Untuk menghentikan masalah kekerasan,
pelecehan dan pelbagai stereotype terhadap kaum perempuan, suatu
aksi jangka pendek juga perlu mulai digalakkan. Kaum perempuan
sendiri harus mulai memberikan pesan penolakan secara tegas kepada mereka yang
melakukan kekekerasan dan pelecehan agar tindakan kekerasan dan pelecehan
tersebut terhenti. Membiarkan dan menganggap biasa terhadap kekerasan dan pelecehan
berarti mengajarkan dan bahkan mendorong para pelaku untuk melanggengkannya.
Pelaku penyiksaaan, pemerkosaaan, dan pelecehan seringkali salah kaprah bahwa
ketidaktegasan penolakan dianggapnya karena diam-diam perempuan menyukainya.
Perlu kiranya dikembangkan kelompok perempuan yang memungkinkan mereka saling
membahas dan saling membagi rasa pengalaman untuk berperan menghadapi masalah
kekerasan dan pelecehan. Karena kekerasan, pemerkosaan, pelecehan, dan segala
bentuk yang merendahkan kaum perempuan bukan semata-mata salah kaum perempuan,
maka usaha untk menghentikan secara bersama perlu digalakkan.

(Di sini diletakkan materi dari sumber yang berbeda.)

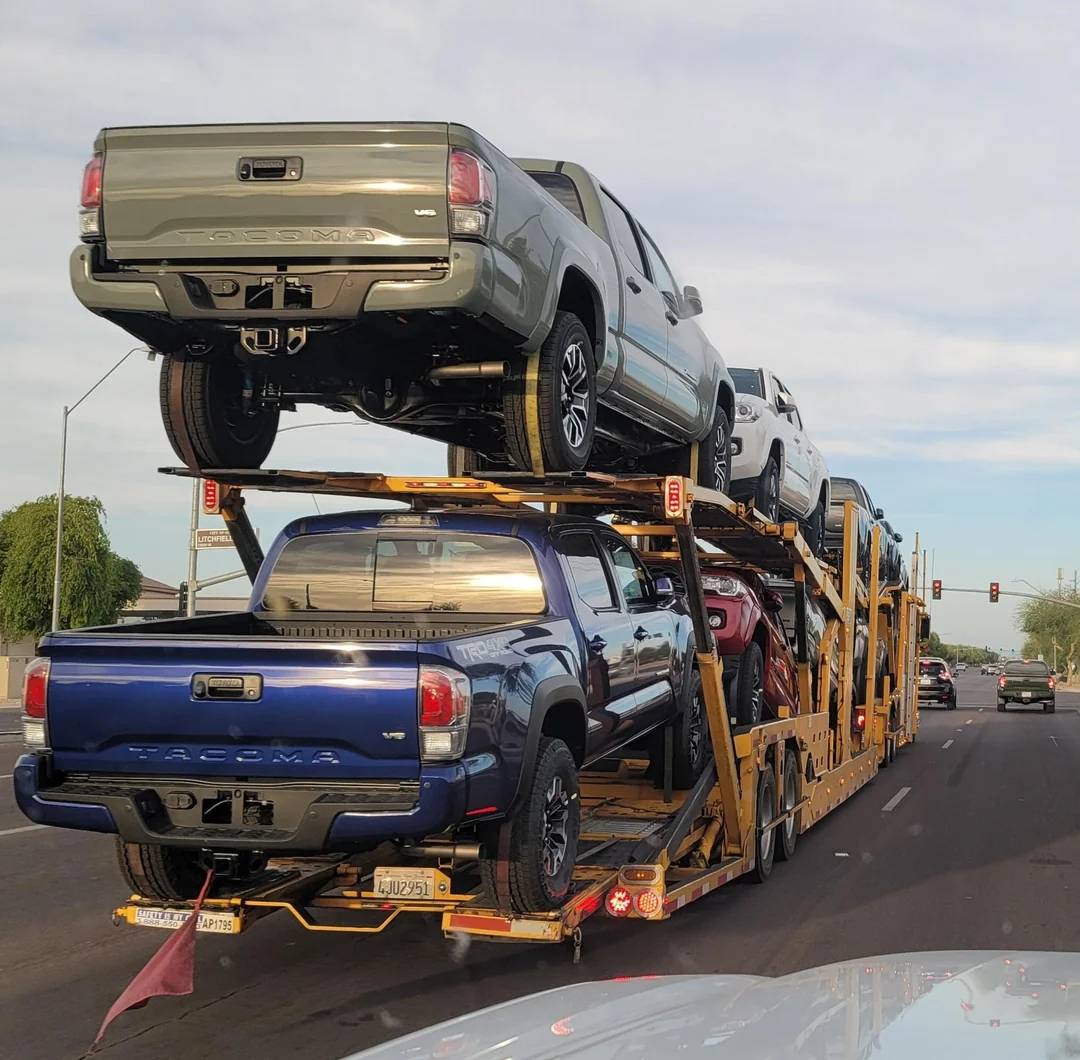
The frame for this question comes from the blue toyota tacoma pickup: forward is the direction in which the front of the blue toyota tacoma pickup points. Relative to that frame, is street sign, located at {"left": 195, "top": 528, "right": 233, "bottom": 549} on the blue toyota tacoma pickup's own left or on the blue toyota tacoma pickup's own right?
on the blue toyota tacoma pickup's own left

Termasuk di dalam kegiatan praktis jangka
pendek adalah mempelajari pelbagai teknik oleh kaum perempuan sendiri guna
menghentikan kekerasan, pemerkosaan, dan pelecehan. Misalnya mulai membiasakan
diri mencatat setiap kejadian dalam buku harian, termasuk sikap penolakan dan
response yang diterima, secara jelas kapan dan dimana. Catatan ini kelak akan
berguna jika peristiwa tersebut ingin diproses secara hukum. Usaha tersebut
menyuarakan unek-unek ke kolom “surat pembaca” perlu diintensifkan.

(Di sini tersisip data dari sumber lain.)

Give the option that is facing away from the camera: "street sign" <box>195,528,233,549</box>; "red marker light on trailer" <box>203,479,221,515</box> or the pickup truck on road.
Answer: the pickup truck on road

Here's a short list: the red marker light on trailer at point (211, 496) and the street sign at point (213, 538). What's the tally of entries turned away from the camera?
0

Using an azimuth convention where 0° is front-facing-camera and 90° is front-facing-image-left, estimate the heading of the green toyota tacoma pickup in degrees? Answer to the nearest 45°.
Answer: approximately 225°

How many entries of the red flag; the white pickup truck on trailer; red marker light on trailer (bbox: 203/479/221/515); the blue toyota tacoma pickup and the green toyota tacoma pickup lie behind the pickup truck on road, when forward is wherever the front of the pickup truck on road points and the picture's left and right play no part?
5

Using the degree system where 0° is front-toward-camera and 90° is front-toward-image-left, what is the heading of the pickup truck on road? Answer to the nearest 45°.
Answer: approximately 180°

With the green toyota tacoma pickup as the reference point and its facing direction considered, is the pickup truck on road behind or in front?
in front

Usaha ini tidak saja memiliki dimensi praktis jangka pendek tetapi juga sebagai
upaya pendidikan dengan cara kampanye anti kekerasan dan anti pelecehan
terhadap kaum perempuan bagi masyarakat luas. Secara praktis dalam surat-surat
itu harus tersirat semacam ancaman, yakni jika pelecehan dan kekerasan tidak
segera dihentikan, maka kejahatan semacam itu bisa dan akan dilaporkan ke
penguasa pada tingkatan lebih atas. Kesankah bahwa anda tidak sendiri melainkan
suatu kelompok perempuan yang tengah menyadari hal itu. Suatu kelompok atau
organisasi lebih sulit diintimidasi ketimbang individu.

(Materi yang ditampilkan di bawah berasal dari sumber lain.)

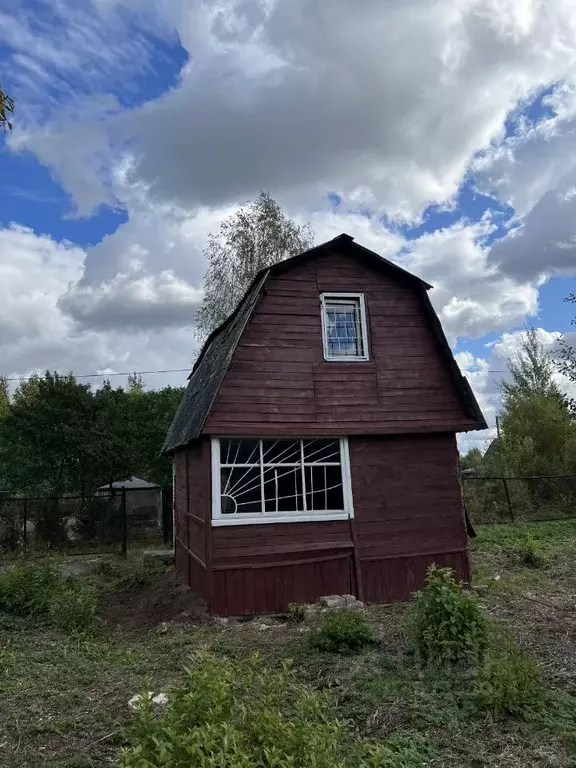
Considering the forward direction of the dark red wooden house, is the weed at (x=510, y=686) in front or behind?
in front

Usaha perjuangan strategis jangka panjang
perlu dilakukan untuk memperkokoh usaha praktis tersebut. Mengingat usaha-usaha
praktis diatasseringkali justru berhenti dan tidak berdaya hasil karena
hambatan ideologis, misalnya bias gender, sehingga sistem masyarakat justru
akan menyalahkan korbannya. Maka perjuangan strategis ini meliputi pelbagai peperangan
ideologis di masyarakat. Bentuk-bentuk peperangan terebut misalnya dengan
melancarkan kampanye kesadaran kritis dan pendidikan umum masyarakat untuk
menghentikan pelbagai bentuk ketidakadilan gender. Upaya strategis
itu perlu dilakukan dengan berbagai langkah pendukung, seperti melakukan studi
tentang pelbagai bentuk ketidakadilan gender dan manifestasinya baik
di masyarakat, negara maupun dalam rumah tangga. Bahkan kajian ini selanjutnya
dapat dipakai untuk melakukan advokasi guna mencapai perubahan kebijakan ,
hukum, dan aturan pemerintah yang tidak adil tehadap kaum perempuan.